İşte Arslan'ın yazısının ilgili bölümü
Mevzuya girmeden önce birkaç alıntı yapalım.
"On binlerce
Suriyeli sivilin ölümünün sorumluluğunu taşıyan
Esed rejimi tüm meşruiyetini yitirmiştir. Biz
özgürlük ve
demokrasi mücadelesi veren Suriye halkı ile
dayanışma içinde olmaya, BM ve Arap Ligi'nin sorunun çözümü için atacağı adımları desteklemeye devam edeceğiz."
Şu satırlar ise yine aynı sonuç bildirgesinden:
"Biz Suriye halkının demokrasi ve özgürlük mücadelesinin yanında kararlı bir şekilde yer alıyor ve rejimin uyguladığı şiddeti kınıyoruz. Bölge genelinde daha büyük insani acılara ve istikrarsızlıklara yol açma ihtimali olan
yabancı müdahaleyi desteklemiyoruz.
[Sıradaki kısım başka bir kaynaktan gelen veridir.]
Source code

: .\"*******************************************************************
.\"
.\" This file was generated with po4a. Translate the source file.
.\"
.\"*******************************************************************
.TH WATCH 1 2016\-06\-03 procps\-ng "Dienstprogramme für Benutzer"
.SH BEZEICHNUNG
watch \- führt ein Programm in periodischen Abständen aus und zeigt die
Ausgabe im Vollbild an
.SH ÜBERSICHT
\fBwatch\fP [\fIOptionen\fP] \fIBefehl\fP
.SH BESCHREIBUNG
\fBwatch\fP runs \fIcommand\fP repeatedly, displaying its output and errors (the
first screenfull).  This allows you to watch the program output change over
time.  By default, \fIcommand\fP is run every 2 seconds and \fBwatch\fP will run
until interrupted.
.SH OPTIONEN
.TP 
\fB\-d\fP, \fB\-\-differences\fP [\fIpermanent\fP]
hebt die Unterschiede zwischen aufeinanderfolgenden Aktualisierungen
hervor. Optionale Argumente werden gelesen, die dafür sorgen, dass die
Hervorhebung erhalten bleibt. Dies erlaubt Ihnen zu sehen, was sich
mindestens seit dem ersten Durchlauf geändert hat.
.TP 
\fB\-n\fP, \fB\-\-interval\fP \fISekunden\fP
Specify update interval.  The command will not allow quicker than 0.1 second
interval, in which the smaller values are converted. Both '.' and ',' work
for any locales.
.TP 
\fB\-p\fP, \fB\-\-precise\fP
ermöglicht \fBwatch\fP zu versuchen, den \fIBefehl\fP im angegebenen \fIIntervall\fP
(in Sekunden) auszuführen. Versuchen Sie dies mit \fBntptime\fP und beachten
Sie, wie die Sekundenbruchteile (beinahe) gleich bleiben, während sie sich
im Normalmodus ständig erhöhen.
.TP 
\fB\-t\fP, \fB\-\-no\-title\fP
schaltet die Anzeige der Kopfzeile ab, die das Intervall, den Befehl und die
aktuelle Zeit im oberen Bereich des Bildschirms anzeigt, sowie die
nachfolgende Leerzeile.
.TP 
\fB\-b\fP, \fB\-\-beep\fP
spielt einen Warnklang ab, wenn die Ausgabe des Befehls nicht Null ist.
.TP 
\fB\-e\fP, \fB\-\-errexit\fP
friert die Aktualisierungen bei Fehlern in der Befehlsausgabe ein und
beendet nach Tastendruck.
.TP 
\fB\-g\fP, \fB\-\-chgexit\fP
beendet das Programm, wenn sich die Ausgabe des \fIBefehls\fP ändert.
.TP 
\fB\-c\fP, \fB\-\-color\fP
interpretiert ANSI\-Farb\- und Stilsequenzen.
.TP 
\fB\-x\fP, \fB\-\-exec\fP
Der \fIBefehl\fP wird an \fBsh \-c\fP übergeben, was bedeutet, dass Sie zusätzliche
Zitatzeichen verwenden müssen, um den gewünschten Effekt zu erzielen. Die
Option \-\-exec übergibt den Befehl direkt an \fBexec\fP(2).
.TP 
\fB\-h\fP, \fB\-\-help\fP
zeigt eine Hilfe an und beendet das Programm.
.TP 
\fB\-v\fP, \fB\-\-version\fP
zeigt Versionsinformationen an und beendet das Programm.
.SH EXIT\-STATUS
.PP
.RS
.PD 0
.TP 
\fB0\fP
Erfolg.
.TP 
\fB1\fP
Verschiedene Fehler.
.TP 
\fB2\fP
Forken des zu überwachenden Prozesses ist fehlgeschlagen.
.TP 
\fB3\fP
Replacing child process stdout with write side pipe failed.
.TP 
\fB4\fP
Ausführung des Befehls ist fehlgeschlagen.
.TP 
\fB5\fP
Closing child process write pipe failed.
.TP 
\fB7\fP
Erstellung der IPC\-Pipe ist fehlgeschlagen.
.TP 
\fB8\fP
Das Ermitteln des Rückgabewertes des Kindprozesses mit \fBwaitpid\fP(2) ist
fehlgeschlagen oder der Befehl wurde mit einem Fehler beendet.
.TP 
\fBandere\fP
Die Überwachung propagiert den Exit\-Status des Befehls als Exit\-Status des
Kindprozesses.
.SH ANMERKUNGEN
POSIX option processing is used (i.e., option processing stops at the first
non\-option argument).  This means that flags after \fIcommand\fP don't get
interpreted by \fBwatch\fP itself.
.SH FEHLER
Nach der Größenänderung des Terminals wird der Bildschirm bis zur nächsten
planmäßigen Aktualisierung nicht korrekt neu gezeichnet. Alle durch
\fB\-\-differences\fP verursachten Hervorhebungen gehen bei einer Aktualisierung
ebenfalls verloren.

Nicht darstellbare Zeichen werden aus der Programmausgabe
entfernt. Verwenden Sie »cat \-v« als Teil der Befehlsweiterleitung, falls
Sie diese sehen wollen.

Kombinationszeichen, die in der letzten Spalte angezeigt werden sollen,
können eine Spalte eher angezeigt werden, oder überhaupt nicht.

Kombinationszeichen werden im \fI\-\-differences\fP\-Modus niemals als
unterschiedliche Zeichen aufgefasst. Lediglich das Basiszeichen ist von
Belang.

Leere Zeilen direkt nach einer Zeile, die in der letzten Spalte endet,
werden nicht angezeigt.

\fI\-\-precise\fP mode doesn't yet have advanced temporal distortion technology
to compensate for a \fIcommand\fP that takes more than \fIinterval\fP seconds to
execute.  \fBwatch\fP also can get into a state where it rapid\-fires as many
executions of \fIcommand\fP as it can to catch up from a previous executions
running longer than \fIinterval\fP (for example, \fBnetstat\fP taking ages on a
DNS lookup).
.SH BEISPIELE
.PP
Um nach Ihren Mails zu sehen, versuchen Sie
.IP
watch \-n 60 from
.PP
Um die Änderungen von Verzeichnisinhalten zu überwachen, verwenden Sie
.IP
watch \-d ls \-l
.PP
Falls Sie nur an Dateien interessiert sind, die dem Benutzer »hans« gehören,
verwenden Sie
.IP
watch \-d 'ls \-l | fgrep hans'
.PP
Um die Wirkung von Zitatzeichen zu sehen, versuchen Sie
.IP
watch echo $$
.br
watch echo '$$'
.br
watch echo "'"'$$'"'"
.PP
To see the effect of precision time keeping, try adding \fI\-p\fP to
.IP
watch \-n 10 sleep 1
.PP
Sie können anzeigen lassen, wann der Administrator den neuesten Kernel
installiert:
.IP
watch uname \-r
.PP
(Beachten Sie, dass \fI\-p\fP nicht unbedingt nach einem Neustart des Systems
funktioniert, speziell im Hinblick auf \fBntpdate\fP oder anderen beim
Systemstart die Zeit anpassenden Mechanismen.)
Suriye tarafından yürütülen demokrasiye geçişi güçlü bir şekilde destekliyoruz."
"Suriye vatandaşlarının demokratik taleplerinin hayata geçirilmesinde uluslararası toplumun etkili ve belirleyici bir rol oynayabilmesi adına BMGK'yi, özelikle de
Rusya ve Çin'i uluslararası toplumun Suriye halkının korunmasına yönelik hassasiyetlerine uygun hareket etmeye çağırıyoruz."
Bu metnin AK Parti'nin Suriye politikası; kaleme alanın da Dışişleri Bakanı Ahmet Davutoğlu olduğunu düşünüyorsanız yanılıyorsunuz.
Yukarıdaki ifadeler Sosyalist Enternasyonal'in (SE) 1 Eylül'de sona eren
Cape Town toplantısının sonuç bildirgesinden.
CHP lideri Kemal Kılıçdaroğlu'nun başkan yardımcısı seçildiği toplantının karar metninde Suriye'de yaşanan gelişmeler için çerçeve bu şekilde çizildi.
Yakın zamana kadar uyguladığı statükocu politikalar nedeniyle Sosyalist Enternasyonal'den atılma noktasına gelen CHP'nin, bugün Kılıçdaroğlu'nu başkan yardımcısı seçtirebilmesi takdir edilmesi gereken bir başarı.
Bu yönde atacağı adımları da desteklemek lazım.
Fakat Kılıçdaroğlu beraberinde götürdüğü meslektaşlarımıza verdiği demeçlerde hükümetin Suriye politikasına ağır eleştiriler yaptı. Dönüşte de bu söylemi sürdürdü.
Her ortamda hükümeti 'Batılı ülkelerin taşeronu' olmakla suçlayıp Davutoğlu'na da ağır ifadelerle yüklendi.
Hatta dün CHP yönetimi
Dışişleri Bakanı Ahmet Davutoğlu ile ilgili
gensoru verme kararı aldıklarını açıkladı.
Şimdi bu durumda sormak gerekmez mi?
Sayın Kılıçdaroğlu 'eğer hükümetin Suriye politikası dediğiniz gibi
ihanet noktasında hatalıysa' başkan yardımcısı olduğunuz Sosyalist Enternasyonal'in sonuç bildirgesi ne?
Hükümetin politikası tam da o sonuç bildirgesinde yazdığı gibi değil mi? Yoksa burada böyle orada öyle mi konuşuyorsunuz?